In 2016 we live in a comparatively peaceful world. No great power is at war with another. Even middle-power conflict is absent: no Iran–Iraq war with chemical weapons being tossed about, for example. Wars can certainly be found, primarily in the broken states of the Middle East. But most of those don’t appear to be a harbinger of doomsday. In brief, while the world’s strategic environment probably can’t be described as benign, it does seem to be manageable. We’re not standing on the brink of an abyss.
But watchers of the Doomsday Clock would be hard pressed to find much evidence of that manageable global order. The clock is meant to symbolise the countdown to global catastrophe—predominantly from nuclear war but nowadays encompassing threats from climate change and new biological technologies. Those crises are described as ‘existential’—as threatening the very existence of civilisation. Keepers of the clock, the Bulletin of Atomic Scientists, recently made their latest determination to leave the hands unchanged. That means it remains set at three minutes to midnight. Newsweek covered the event with an article titled ‘Apocalypse soon’. And visitors to the Bulletin’s website are invited to cast their votes on whether the clock should be adjusted by a minute or two in either direction.
The clock’s been around since 1947. For much of the 1950s it was set at two minutes to midnight, while the US and the USSR raced to build nuclear arsenals and engaged in a competition to see who could build the biggest hydrogen bomb. And for a few years in the mid-1980s, the clock was set at three minutes to midnight, symbolising the tensions in the superpower nuclear balance. The immediate post-Cold War years saw the clock wound back to 17 minutes to midnight, but adjustments since have, by and large, been towards smaller numbers. Obviously, it’s difficult to sustain a sense of urgency if the hands are even a quarter of an hour from midnight.

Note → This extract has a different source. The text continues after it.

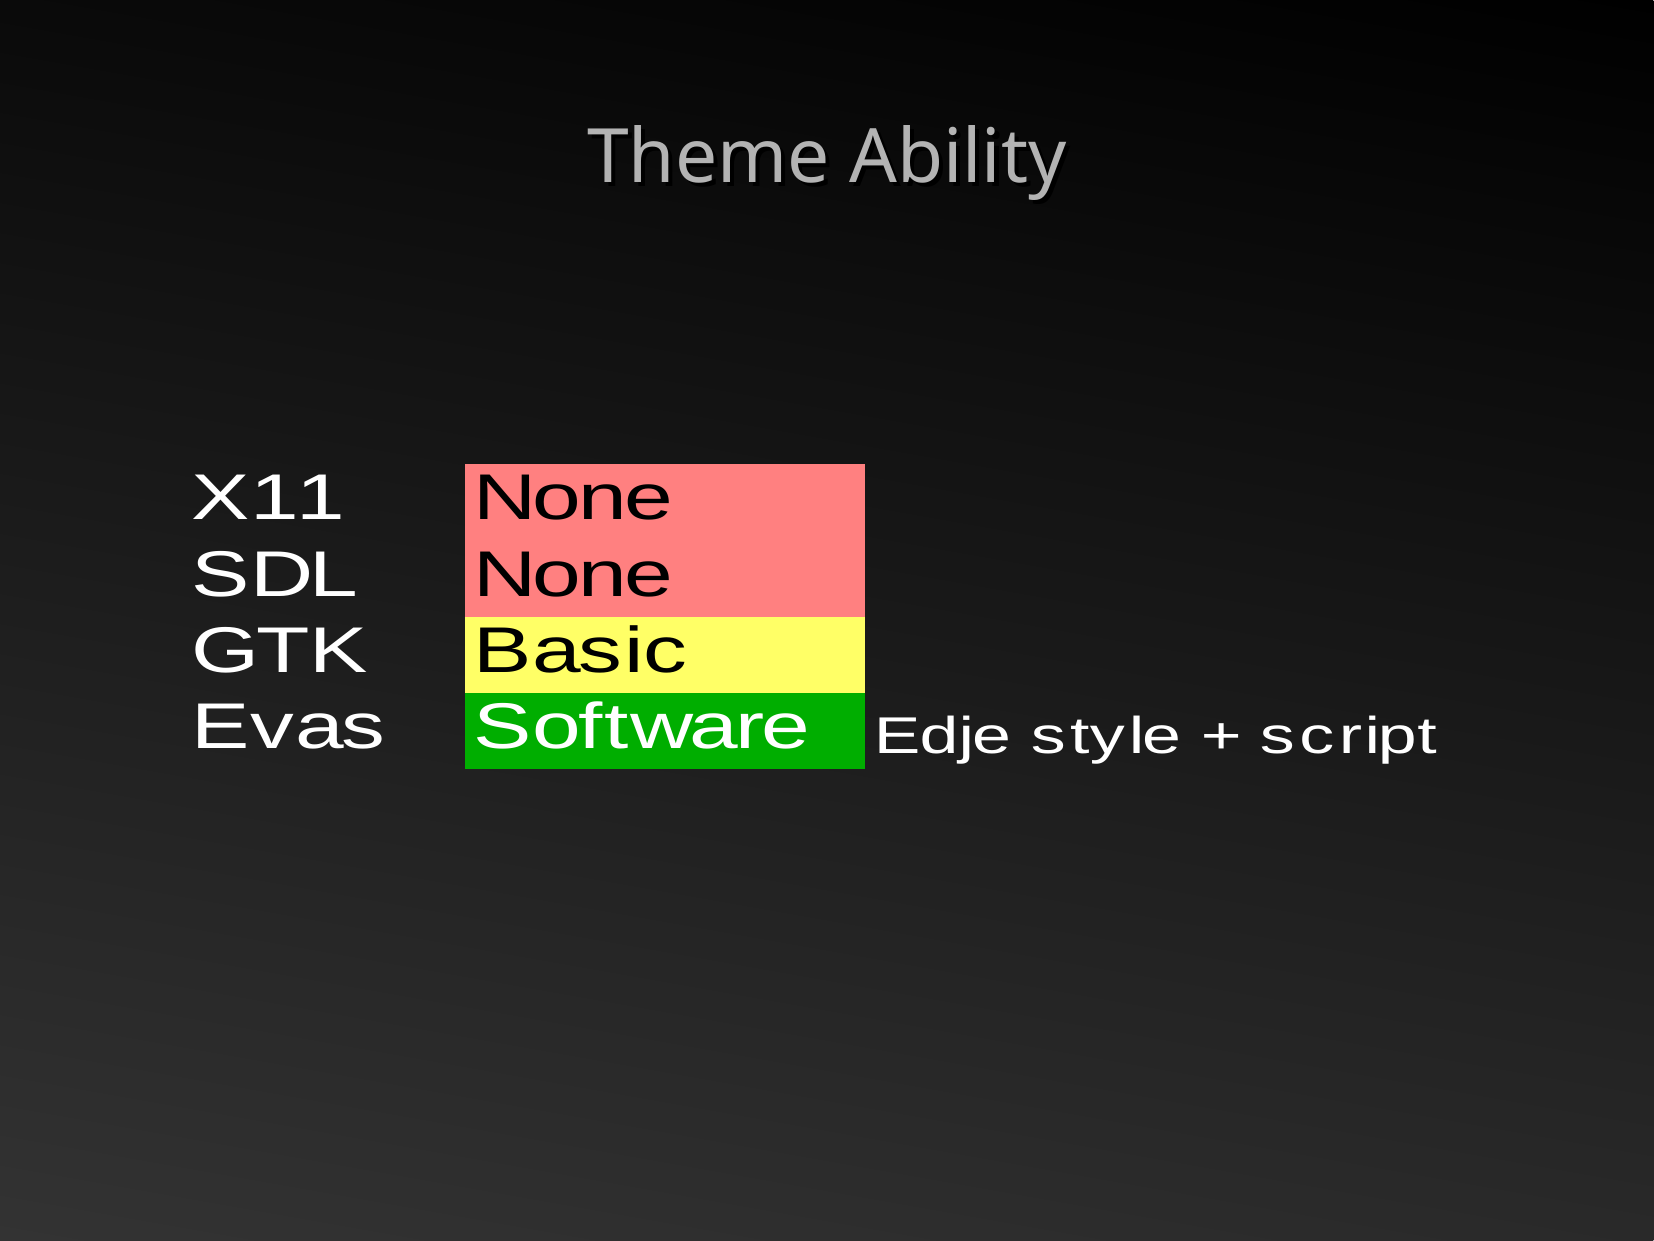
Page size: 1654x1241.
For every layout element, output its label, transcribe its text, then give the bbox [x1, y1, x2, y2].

chart [182, 464, 1471, 776]
title Theme Ability [82, 49, 1571, 257]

At this point, it’s hard to know what might see a major resetting of the clock. Nuclear disarmament might see it set back a few minutes, I suppose. But realistically you’d have to make allowance for the possibility of reconstitution of nuclear arsenals during a crisis—which I think could easily be more dangerous territory than where we are now. For one thing, there’s no guarantee that reconstitution would occur at an even, balanced rate across key geopolitical fulcra. Repeated crossing of the bridge between a nuclear and a non-nuclear world is a recipe for disaster if ever I saw one. Still, that’s not where we are now.
At least in relation to current nuclear dangers, I’m puzzled by what it is that’s supposed to happen at midnight? Do we reach midnight with the first nuclear detonation in a war? If so, what does 1am look like? Some of the most interesting and neglected questions in nuclear strategy concern what happens after deterrence fails. But a failure of deterrence needn’t mean ‘doomsday’—or, at least, not doomsday in the sense that films and computer games often suggest.
Naturally, we should be interested in slowing, halting and reversing any slide towards the use of nuclear weapons. But if we do end up crossing the threshold, the answer’s not to throw up our hands and resign ourselves to extinction. Rather, we need to have a meaningful set of strategic choices after midnight—including options for slowing, halting and reversing further nuclear use on the day after. Obsessing about midnight doesn’t help us develop those.
Last year graphic designer Michael Bierut described the Doomsday Clock as ‘the most powerful piece of information design of the 20th century’. Visually, the clock’s simple and arresting—albeit an analogue image in a digital age. (Future generations might struggle to read it, just as they now struggle to comprehend pounds, shillings and pence.) But I’m dubious about how much ‘information’ it actually conveys. I’m not convinced we’re on the verge of extinction, and the idea that ‘the end is nigh’ is neither new nor especially useful. The clock’s best days now lie behind it. I vote for turning it off.